Measuring Up to Success

How do you measure up? Are you as good as you could be? Do you even know how good you could be? Here’s a way to find out.

Research studies on self-monitoring show that people who monitor what they do often become better at it. I don’t know why it works, but research shows that it does. Weigh yourself regularly and you may well start losing weight. Keep a record of what you eat and you’ll start eating more wisely. Monitor the use of your time and you’ll manage your time more effectively. Monitor your sales calls and you’ll make better sales calls. You get the idea.

Establishing a Benchmark

Apart from total sales, there is no universal set of standards by which salespeople can measure their performance. When their sales are good, they don’t care what or how they did it so they don’t take the time to monitor their activities. Consequently, when sales are poor, they’re not sure what they should have been doing, or not doing, as the case may be.

As a sales management consultant, I often go to the top performers and ask them to assist me by keeping some records on their activities for a while so both of us can see how they’re operating. Basically, I ask them to develop a personal sales activity profile. I then use the information to establish a benchmark for a successful salesperson in that industry.

There is no common benchmark for top sales performance. Benchmarks are specific to an industry, type of selling, and type of sales organizations. I’m going to show you how to establish your own benchmark.

What to Benchmark

If you’re like most salespeople, you don’t like paperwork, so I’ll keep the process as simple as possible. Take a moment to make a form or spreadsheet to capture the following information. Call it your Daily Sales Activity Report.

First of all, note when you start and finish each day. This gives you an idea of how many hours per day and week you spend selling.

Then keep track of the number of calls you make in a day along with the type of call and how the person was contacted (telephone or visit).

Typical call types are:

1) Cold Call: No previous contact and no appointment with the prospect. Initiated by the salesperson.
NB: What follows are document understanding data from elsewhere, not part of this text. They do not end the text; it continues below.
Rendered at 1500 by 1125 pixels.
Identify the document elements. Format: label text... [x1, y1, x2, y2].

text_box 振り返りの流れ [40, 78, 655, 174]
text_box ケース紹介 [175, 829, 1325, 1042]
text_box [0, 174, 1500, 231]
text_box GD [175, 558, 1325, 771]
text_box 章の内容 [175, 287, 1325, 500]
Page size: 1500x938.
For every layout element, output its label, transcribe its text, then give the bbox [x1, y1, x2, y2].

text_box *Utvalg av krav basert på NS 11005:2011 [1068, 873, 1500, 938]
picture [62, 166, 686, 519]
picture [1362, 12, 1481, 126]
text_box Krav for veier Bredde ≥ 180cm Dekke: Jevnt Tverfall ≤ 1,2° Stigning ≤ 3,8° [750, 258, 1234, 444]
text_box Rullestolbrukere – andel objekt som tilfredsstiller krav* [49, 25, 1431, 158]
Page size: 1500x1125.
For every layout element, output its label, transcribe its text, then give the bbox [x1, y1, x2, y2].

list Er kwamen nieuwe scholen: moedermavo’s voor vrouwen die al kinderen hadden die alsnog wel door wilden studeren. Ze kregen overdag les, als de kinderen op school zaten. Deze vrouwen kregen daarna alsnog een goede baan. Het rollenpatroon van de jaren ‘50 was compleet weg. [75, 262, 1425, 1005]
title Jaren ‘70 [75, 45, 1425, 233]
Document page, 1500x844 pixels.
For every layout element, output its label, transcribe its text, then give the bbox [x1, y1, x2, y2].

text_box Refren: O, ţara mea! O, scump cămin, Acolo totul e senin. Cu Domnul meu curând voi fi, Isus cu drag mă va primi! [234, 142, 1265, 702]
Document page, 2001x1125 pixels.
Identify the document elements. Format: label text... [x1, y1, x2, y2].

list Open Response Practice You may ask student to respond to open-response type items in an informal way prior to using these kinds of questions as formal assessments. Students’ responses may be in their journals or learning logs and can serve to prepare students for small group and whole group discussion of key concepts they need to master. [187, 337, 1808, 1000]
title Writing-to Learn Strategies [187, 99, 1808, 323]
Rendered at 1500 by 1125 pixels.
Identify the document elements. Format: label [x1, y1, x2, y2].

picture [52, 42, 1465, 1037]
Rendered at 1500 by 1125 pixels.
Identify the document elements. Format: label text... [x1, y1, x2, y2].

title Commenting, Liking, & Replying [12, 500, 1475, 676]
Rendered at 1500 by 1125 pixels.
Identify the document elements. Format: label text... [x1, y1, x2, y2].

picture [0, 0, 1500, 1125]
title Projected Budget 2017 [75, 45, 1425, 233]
2) Company Lead: Lead follow-up. May be a cold or lukewarm call.

3) Warm Call: New prospect. Some previous contact. May or may not have an appointment.

4) Opportunity F/U: Follow-up on an existing sales opportunity. The purpose of the call is to advance a sale.

5) Service Call: Post-sales call or other type of sales not related to a specific sales opportunity.

6) Courtesy Call: Basically, a social call to maintain contact with a key account or person. Usually unrelated to a specific sales opportunity.

Notice that, while it is very helpful to have additional information, for the purpose of establishing a benchmark you don’t need to track any call specifics such as who you called on, what transpired, action to be taken, etc. All you need is the basic information.

Complete the Daily Sales Activity Report in its entirety if you want to have a more in-depth look at your activities.

Profiling Yourself

As mentioned, the start and stop times give you an idea of how many hours you spend per day and per week plying your trade.

The Call Count profiles the average number of calls you make in a day and a week. If you divide your sales income plus expenses by the number of calls, you can quickly get an idea of the cost of a sales call. The number may surprise you.

The Type of Call information gives you the ratio of prospecting or progress calls (call types 1-4) to maintenance or non-sales calls (call types 5 and 6). Also look at the ratio of your prospecting calls (types 1-3) to your progress calls (type 4). A prospecting call is one where an attempt is made to get a sales opportunity started. A progress call is one that advances a specific sales opportunity. A maintenance call is one where, after the call is completed, the status quo remains unchanged.

Use the how the person was contacted information to assess the ratio of telephone calls to face-to-face visits. Salespeople with a diverse area will tend to spend more time on the phone that making face-to-face visits. On the other hand, a salesperson that is working the downtown core of a major centre will have the ratio weighted more heavily in favour of making face-to-face visits or pressing the flesh as it’s called.

Using the Information

Now that you have a benchmark and a profile of a successful salesperson (you), you can use this information as your starting point for improving how you operate and becoming even more successful.

Review the information to see if there are any obvious areas that need to be addressed. Are you spending too much time trying to sell over the telephone or not enough? Are you making too many comfort calls (non-sales calls)? Are you simply not making the required number of calls to be as successful as you could be?

If you’re doing all the right activities but your sales just aren’t where you want them to be, you may have a problem with call quality. If this is the case, put your ego on the back burner and ask your sales manager to make some coaching calls with you to see if he/she can find areas for improvement.

While it’s extremely hard to admit that maybe you’re not as good as you should be, doing so is the first step to developing your selling skills and becoming as good as you can be.

Use this process to know where you’re starting from, figure out where you want to go, decide on how you’re going to get there, and then measure up to your own definition of success.